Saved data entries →
☆ ☆ ☆

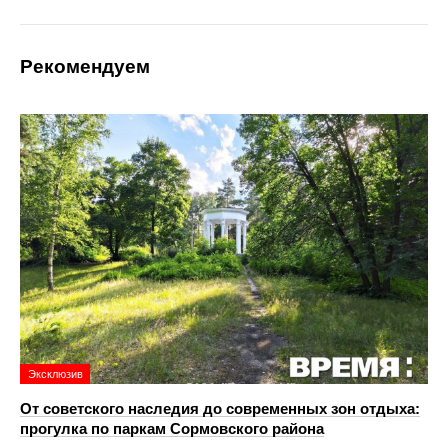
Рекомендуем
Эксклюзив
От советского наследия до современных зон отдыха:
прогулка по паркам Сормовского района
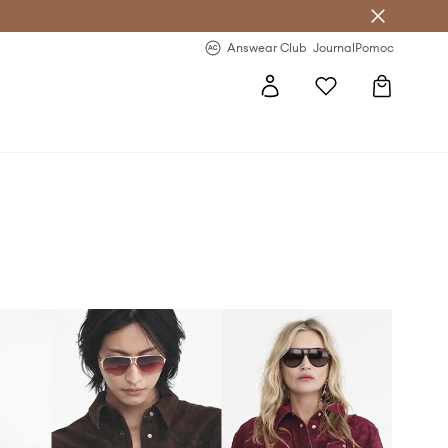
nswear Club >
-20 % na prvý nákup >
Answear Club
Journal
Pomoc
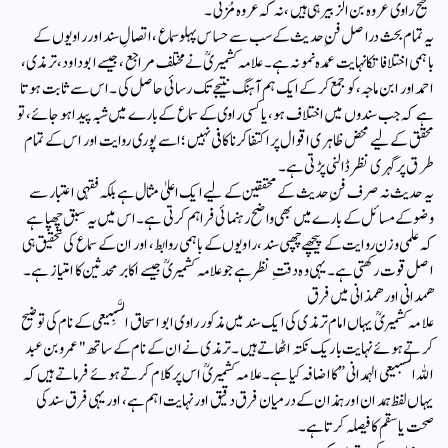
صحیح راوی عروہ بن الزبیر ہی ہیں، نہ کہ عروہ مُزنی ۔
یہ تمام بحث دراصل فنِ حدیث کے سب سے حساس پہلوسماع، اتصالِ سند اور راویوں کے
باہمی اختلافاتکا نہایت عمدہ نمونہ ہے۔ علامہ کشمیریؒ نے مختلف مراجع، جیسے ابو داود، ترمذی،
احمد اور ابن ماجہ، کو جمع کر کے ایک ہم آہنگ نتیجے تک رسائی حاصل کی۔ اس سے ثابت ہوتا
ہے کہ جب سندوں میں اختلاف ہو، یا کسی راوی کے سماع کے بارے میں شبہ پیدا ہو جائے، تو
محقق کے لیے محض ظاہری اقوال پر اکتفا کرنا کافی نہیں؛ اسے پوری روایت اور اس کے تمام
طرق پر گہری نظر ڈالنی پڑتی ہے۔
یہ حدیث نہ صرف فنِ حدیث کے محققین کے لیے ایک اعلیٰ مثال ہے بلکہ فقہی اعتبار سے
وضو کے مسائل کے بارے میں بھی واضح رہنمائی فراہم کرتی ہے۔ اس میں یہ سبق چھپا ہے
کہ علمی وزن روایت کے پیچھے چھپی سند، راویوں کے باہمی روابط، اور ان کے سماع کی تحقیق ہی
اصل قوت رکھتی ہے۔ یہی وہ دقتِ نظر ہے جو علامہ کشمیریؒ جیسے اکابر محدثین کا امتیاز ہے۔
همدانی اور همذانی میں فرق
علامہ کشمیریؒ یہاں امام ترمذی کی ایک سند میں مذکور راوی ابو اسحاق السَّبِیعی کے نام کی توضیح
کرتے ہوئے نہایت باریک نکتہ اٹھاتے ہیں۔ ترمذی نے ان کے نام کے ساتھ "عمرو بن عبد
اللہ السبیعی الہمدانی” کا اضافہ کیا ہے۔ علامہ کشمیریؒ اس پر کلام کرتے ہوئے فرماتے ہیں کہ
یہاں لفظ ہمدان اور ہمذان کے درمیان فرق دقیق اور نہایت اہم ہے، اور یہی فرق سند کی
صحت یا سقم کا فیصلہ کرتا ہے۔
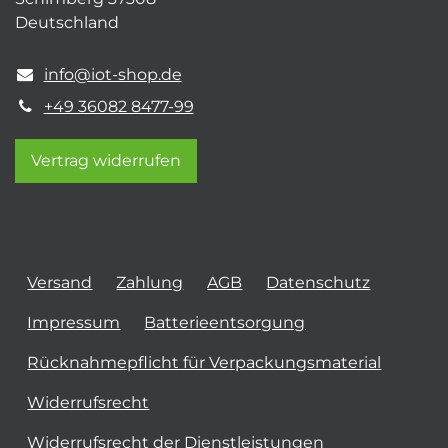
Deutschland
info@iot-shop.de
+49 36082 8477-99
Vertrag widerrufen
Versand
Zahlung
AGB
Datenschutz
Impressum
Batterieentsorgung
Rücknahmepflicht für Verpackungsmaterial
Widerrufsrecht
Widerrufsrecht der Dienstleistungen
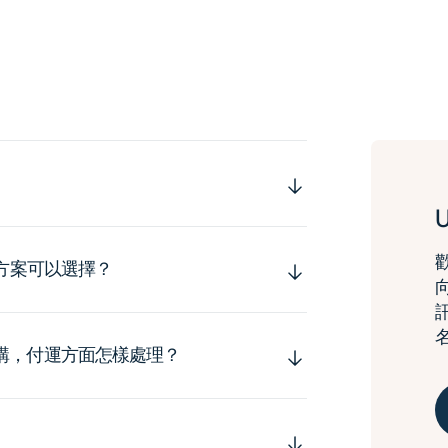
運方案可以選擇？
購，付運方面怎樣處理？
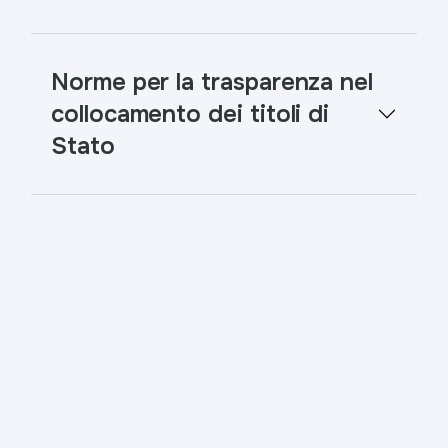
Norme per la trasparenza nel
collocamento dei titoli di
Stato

☆ ☆ ☆

What this task involves →
Nothing but the records above, retyped exactly and stripped of images, should appear in the answer.

Expected answer →
Рекомендуем
Эксклюзив
От советского наследия до современных зон отдыха:
прогулка по паркам Сормовского района
nswear Club >
-20 % na prvý nákup >
Answear Club
Journal
Pomoc
صحیح راوی عروہ بن الزبیر ہی ہیں، نہ کہ عروہ مُزنی ۔
یہ تمام بحث دراصل فنِ حدیث کے سب سے حساس پہلوسماع، اتصالِ سند اور راویوں کے
باہمی اختلافاتکا نہایت عمدہ نمونہ ہے۔ علامہ کشمیریؒ نے مختلف مراجع، جیسے ابو داود، ترمذی،
احمد اور ابن ماجہ، کو جمع کر کے ایک ہم آہنگ نتیجے تک رسائی حاصل کی۔ اس سے ثابت ہوتا
ہے کہ جب سندوں میں اختلاف ہو، یا کسی راوی کے سماع کے بارے میں شبہ پیدا ہو جائے، تو
محقق کے لیے محض ظاہری اقوال پر اکتفا کرنا کافی نہیں؛ اسے پوری روایت اور اس کے تمام
طرق پر گہری نظر ڈالنی پڑتی ہے۔
یہ حدیث نہ صرف فنِ حدیث کے محققین کے لیے ایک اعلیٰ مثال ہے بلکہ فقہی اعتبار سے
وضو کے مسائل کے بارے میں بھی واضح رہنمائی فراہم کرتی ہے۔ اس میں یہ سبق چھپا ہے
کہ علمی وزن روایت کے پیچھے چھپی سند، راویوں کے باہمی روابط، اور ان کے سماع کی تحقیق ہی
اصل قوت رکھتی ہے۔ یہی وہ دقتِ نظر ہے جو علامہ کشمیریؒ جیسے اکابر محدثین کا امتیاز ہے۔
همدانی اور همذانی میں فرق
علامہ کشمیریؒ یہاں امام ترمذی کی ایک سند میں مذکور راوی ابو اسحاق السَّبِیعی کے نام کی توضیح
کرتے ہوئے نہایت باریک نکتہ اٹھاتے ہیں۔ ترمذی نے ان کے نام کے ساتھ "عمرو بن عبد
اللہ السبیعی الہمدانی” کا اضافہ کیا ہے۔ علامہ کشمیریؒ اس پر کلام کرتے ہوئے فرماتے ہیں کہ
یہاں لفظ ہمدان اور ہمذان کے درمیان فرق دقیق اور نہایت اہم ہے، اور یہی فرق سند کی
صحت یا سقم کا فیصلہ کرتا ہے۔
Deutschland
info@iot-shop.de
+49 36082 8477-99
Vertrag widerrufen
Versand
Zahlung
AGB
Datenschutz
Impressum
Batterieentsorgung
Rücknahmepflicht für Verpackungsmaterial
Widerrufsrecht
Widerrufsrecht der Dienstleistungen
運方案可以選擇？
購，付運方面怎樣處理？
Norme per la trasparenza nel
collocamento dei titoli di
Stato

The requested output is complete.